La ribellione dei deputati è avvenuta ieri a meno di ventiquattr’ore dalla sollevazione del governo ombra e della cosiddetta front bench, la panca frontale, dove siedono i pezzi da novanta dello schieramento parlamentare. Sulla scrivania di Jeremy Corbyn erano infatti giunte una cinquantina di lettere di dimissioni innescate, domenica, da quelle di Hilary Benn, ministro degli esteri ombra, figlio di Tony Benn esponente storico dell’ala più radicale del partito laburista. Benn era stato franco e in una telefonata aveva detto al suo leader che il partito non aveva più fiducia in lui. Jeremy Corbyn non ha atteso neppure un istante per sollevarlo dall’incarico dando il via a una sollevazione che non si attendeva.

Il pollice verso di metà e più del governo ombra e di 172 deputati è un risultato senza appello, ma la resistenza di Corbyn non è prodotto solo di un’impennata d’orgoglio. «Io sono stato eletto, democraticamente eletto, leader di questo partito per lanciare una nuova strategia politica dal 60% degli iscritti al partito. Non li tradirò dimettendomi», ha detto prima di confermare la sua determinazione battersi contro l’eventuale sfidante.

All’origine della crisi laburista c’è solo in parte lo scarso impegno di Jeremy Corbyn a favore di Remain in occasione del referendum sull’adesione all’Unione. È stato il detonatore di un malumore più profondo, radicato nel sistema di elezione del leader labour che è stato riformato di recente e conferisce a militanti di base e agli esponenti delle Unions poteri tali da ridurre il peso dei deputati. Un senso di emarginazione sul quale si è innescata la paura della cosiddetta deselection, ovvero la sostituzione nel collegio elettorale di appartenenza. Al congresso di ottobre è atteso uno scontro duro su questa procedura che darebbe al leader poteri ulteriori sulla scelta dei candidati.

In un quadro del genere la debole, equivoca, volutamente incerta campagna di Jeremy Corbyn a favore di Remain è stata elemento di ulteriore tensione, esplosa con la sconfitta al referendum per volontà anche di quell'elettorato Labour che nelle aree depresse del nord del Paese hanno votato contro. Contro il sistema, contro il governo Cameron, contro l’Europa. E quelle sono proprio le truppe di Jeremy Corbyn, la sua base, il suo popolo.

Legittima quindi la sollevazione dei deputati, resa imperativa dal rischio di elezioni politiche anticipate. Per il partito d’opposizione è una grande opportunità vista la spaccatura dei Tory sull’Europa, ma per vincere hanno bisogno di una guida.
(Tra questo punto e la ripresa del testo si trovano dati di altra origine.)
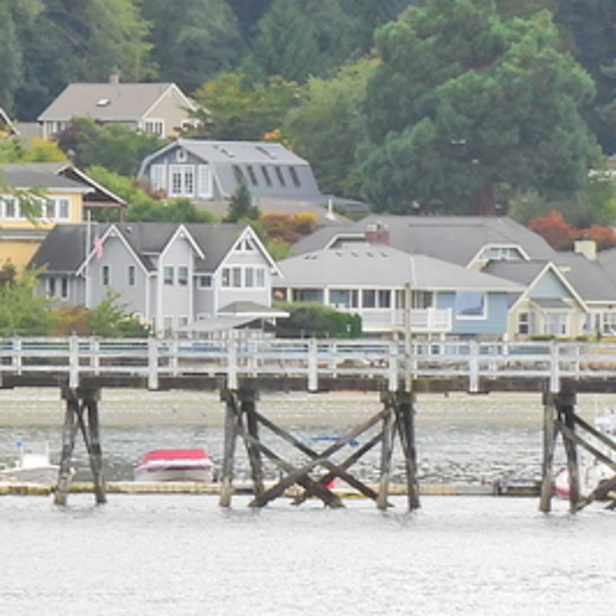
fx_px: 11576
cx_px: -347
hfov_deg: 3.0
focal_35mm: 575
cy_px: -5
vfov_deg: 3.0
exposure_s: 1/50
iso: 100
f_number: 8
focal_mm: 24.1
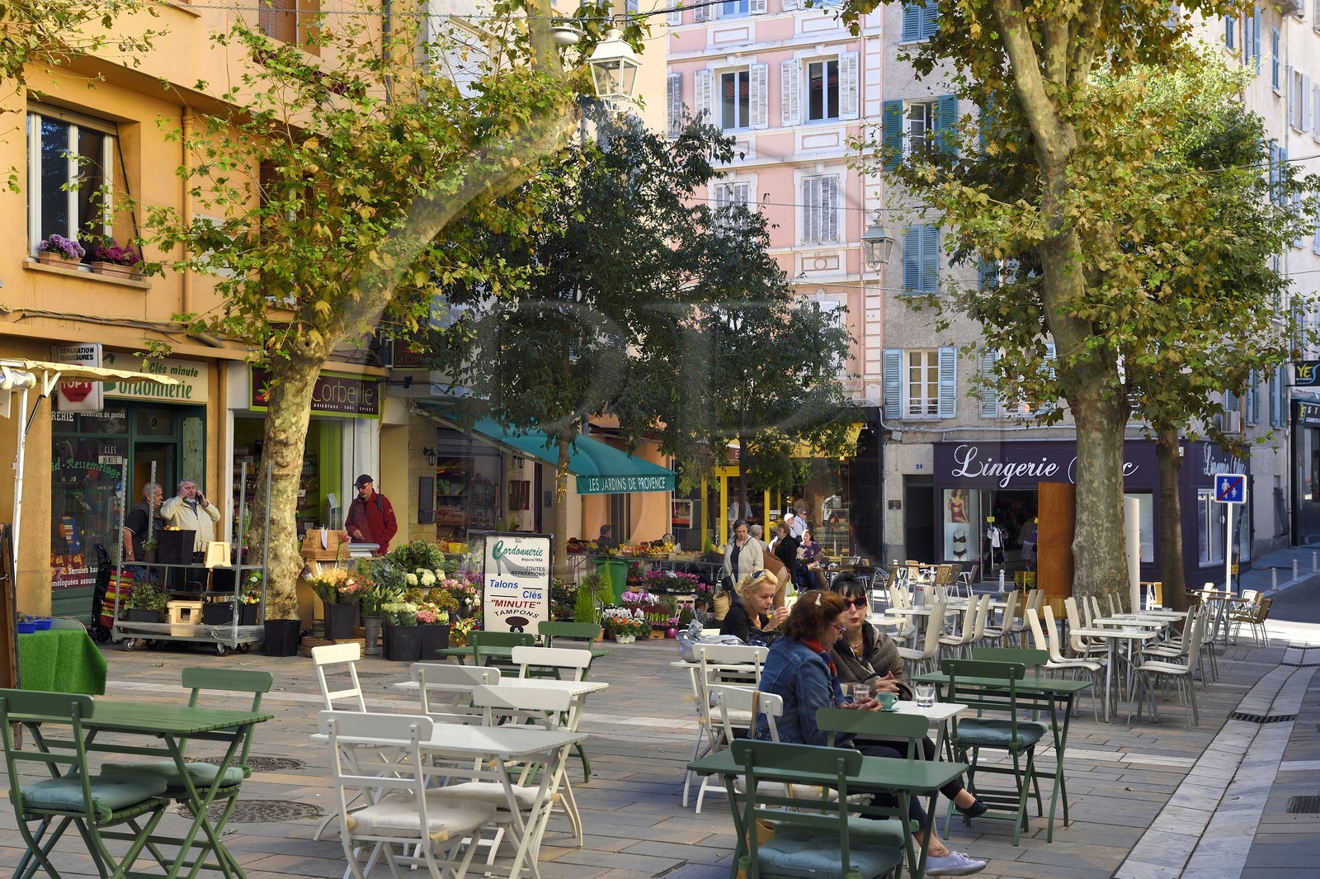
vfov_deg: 26.0
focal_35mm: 52
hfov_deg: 38.2
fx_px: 1906
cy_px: 440
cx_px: 660
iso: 200
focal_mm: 52
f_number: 7.1
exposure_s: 1/160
Corbyn non lo è almeno nelle parole di Hilary Benn che nel consegnargli le dimissioni aveva commentato: «Jeremy è una brava persona, ma non è un leader». Ora i ribelli cercano di riunirsi dietro un solo candidato che sfiderà lo stesso Corbyn in settembre. Angela Eagle, Tom Watson e Yvette Cooper sono i papabili per una posizione chiave in un partito che se non agirà subito potrebbe presto – come accadde negli anni Ottanta – ritrovarsi sull’orlo della scissione.